Y que volvió a ser. Acabó la carrera y, aunque Lucía ya no ocupaba su corazón, aquel primer desengaño le había transformado. Como si su salto de madurez hubiera empezado con una ruptura integral, con esa chica, pero también con la comodidad de un mundo conocido y pacífico llamado niñez. El Diego adulto en que se estaba convirtiendo era un hombre apagado y resentido y con la sensación de que el mundo le debía algo. Había una promesa no satisfecha que yacía escondida en algún punto entre su DNI y su corazón. Llegó un día, mediado diciembre, en el que, solo ante el espejo, no reconoció su reflejo: «¿Y quién soy yo?».
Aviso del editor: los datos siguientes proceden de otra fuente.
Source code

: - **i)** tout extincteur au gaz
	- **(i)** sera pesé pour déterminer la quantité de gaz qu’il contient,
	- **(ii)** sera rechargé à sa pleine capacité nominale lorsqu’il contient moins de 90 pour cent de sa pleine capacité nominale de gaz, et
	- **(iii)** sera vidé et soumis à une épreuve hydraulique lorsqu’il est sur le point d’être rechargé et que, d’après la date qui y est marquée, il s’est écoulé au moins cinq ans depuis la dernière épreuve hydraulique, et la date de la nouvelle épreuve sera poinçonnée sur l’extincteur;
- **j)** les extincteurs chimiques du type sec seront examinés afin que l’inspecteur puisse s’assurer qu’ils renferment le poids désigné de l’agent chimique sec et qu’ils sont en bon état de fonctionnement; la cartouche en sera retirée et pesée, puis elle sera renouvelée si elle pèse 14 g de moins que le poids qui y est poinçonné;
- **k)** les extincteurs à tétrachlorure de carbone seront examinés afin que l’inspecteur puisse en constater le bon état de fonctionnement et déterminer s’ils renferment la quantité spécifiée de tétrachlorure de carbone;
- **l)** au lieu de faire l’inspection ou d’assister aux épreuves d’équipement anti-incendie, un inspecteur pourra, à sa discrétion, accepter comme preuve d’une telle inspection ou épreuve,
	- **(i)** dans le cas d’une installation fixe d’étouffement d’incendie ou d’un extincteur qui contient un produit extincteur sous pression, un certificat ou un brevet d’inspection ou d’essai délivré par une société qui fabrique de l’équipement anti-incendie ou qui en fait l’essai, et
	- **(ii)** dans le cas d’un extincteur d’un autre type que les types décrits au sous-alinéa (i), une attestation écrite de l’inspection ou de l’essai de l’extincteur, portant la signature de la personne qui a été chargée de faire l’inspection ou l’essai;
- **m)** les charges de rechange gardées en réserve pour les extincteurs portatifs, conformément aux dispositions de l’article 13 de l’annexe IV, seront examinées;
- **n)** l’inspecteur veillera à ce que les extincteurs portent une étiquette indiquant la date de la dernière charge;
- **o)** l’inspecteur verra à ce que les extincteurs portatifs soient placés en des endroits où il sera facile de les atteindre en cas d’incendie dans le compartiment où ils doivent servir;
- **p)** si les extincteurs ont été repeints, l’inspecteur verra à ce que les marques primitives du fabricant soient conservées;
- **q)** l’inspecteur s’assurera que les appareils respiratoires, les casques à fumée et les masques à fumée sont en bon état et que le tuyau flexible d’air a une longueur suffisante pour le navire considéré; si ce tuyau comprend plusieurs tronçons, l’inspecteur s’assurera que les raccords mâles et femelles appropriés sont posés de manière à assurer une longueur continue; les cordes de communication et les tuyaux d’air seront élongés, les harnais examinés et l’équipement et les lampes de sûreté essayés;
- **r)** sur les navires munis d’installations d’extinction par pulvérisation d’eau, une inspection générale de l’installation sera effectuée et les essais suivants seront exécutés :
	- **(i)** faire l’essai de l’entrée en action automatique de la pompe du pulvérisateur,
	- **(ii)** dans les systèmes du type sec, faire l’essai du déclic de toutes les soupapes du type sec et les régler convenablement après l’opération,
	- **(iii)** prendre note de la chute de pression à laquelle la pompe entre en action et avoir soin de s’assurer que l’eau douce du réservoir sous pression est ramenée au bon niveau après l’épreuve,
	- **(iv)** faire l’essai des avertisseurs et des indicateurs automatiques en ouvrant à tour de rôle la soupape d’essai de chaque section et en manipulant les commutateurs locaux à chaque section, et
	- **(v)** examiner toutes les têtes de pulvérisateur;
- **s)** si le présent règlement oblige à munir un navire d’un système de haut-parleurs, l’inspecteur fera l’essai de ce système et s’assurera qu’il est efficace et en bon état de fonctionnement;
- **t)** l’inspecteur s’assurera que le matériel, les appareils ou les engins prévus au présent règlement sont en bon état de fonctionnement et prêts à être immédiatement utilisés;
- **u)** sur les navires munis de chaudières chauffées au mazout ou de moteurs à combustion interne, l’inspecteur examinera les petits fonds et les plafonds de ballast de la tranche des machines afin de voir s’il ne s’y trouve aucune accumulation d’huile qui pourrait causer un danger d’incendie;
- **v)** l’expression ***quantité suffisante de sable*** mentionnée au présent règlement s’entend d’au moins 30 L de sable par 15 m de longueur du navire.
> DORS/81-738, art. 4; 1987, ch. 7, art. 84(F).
Esa misma tarde, con el eco de la pregunta aún encendido, subió en el coche familiar camino del pueblo a pasar las vacaciones de Navidad. Para él, esas fiestas eran luces vacías y regalos de compromiso. Al llegar, un frío sin humo llenó sus pulmones de un aire distinto. Salió a pasear por las calles vacías, empedradas y húmedas, mientras la tarde iba enhebrando minutos de vida en los rostros conocidos y serenos con que se cruzaba. «Ahí va el chico de Julián», decían al verle pasar. «El chico de Julián. Tengo un nombre y una historia, tengo una biografía de la que no puedo apearme», pensó. Al llegar al final del pueblo vio una casa que siempre le pareció abandonada. Este año lo parecía aún más. La puerta, o lo que quedaba de ella, estaba entornada. Era una puerta fuerte, de una madera vivida, pero bastante fea, llena de desconchones. Llamó, con los nudillos ya ensangrentados, tan cansados. Una voz lejana, pero que sonó muy adentro, le invitó a pasar. Al cruzar la puerta, esta chirrió con delicadeza. Dentro había unas mesas viejas y unos tablones tirados, un montón de paja desperdigada por el suelo y un cálido olor animal. Cuando ya iba a dar media vuelta escuchó de nuevo la voz, lejana y cercana, que le interrogaba:

—Y tú, ¿quién eres?

—No lo sé.

—¿Y qué es lo que buscas aquí, tras esta pobre puerta desvencijada?

—No lo sé.

—¿Y qué es lo que sabes?

—Que tengo frío y me siento solo y me gustaría dejar de sentirme así. He llamado a todas las puertas posibles, tengo las manos destrozadas, pero sigo sintiéndome vacío.

—¿Por qué te preguntas si la vida tiene sentido?

—Porque espero que lo tenga.

Hubo un silencio cómodo. Una respuesta empezó a recorrer su cuerpo, al principio como un rumor, luego como un saber antiguo, al final como una palabra nítida, recién nacida, pobre y verdadera, una certeza que él ya había visto. Diego recordó entonces a su abuelo en la Misa del Gallo. Siempre le impresionó cómo se arreglaba para esa ceremonia. Una camisa vieja, pero muy limpia, la bufanda ceñida, las pinzas del pantalón perfectamente planchado. Se arrodillaba ante el altar y, con sus muchos años de orgullo y trabajo a cuestas, cerraba los ojos. Le vino aquella imagen, parado en mitad de esa habitación extraña, tras la puerta fea y rota, ante esa voz que salía de algún sitio entre sus preguntas. Recordó entonces a su abuelo y cómo besaba al pequeño niño que le ofrecía el párroco humilde de aquel pueblo perdido de una Castilla historiada y remota.

Diego salió de allí, cerró la puerta, miró al cielo y esbozó una ligera sonrisa.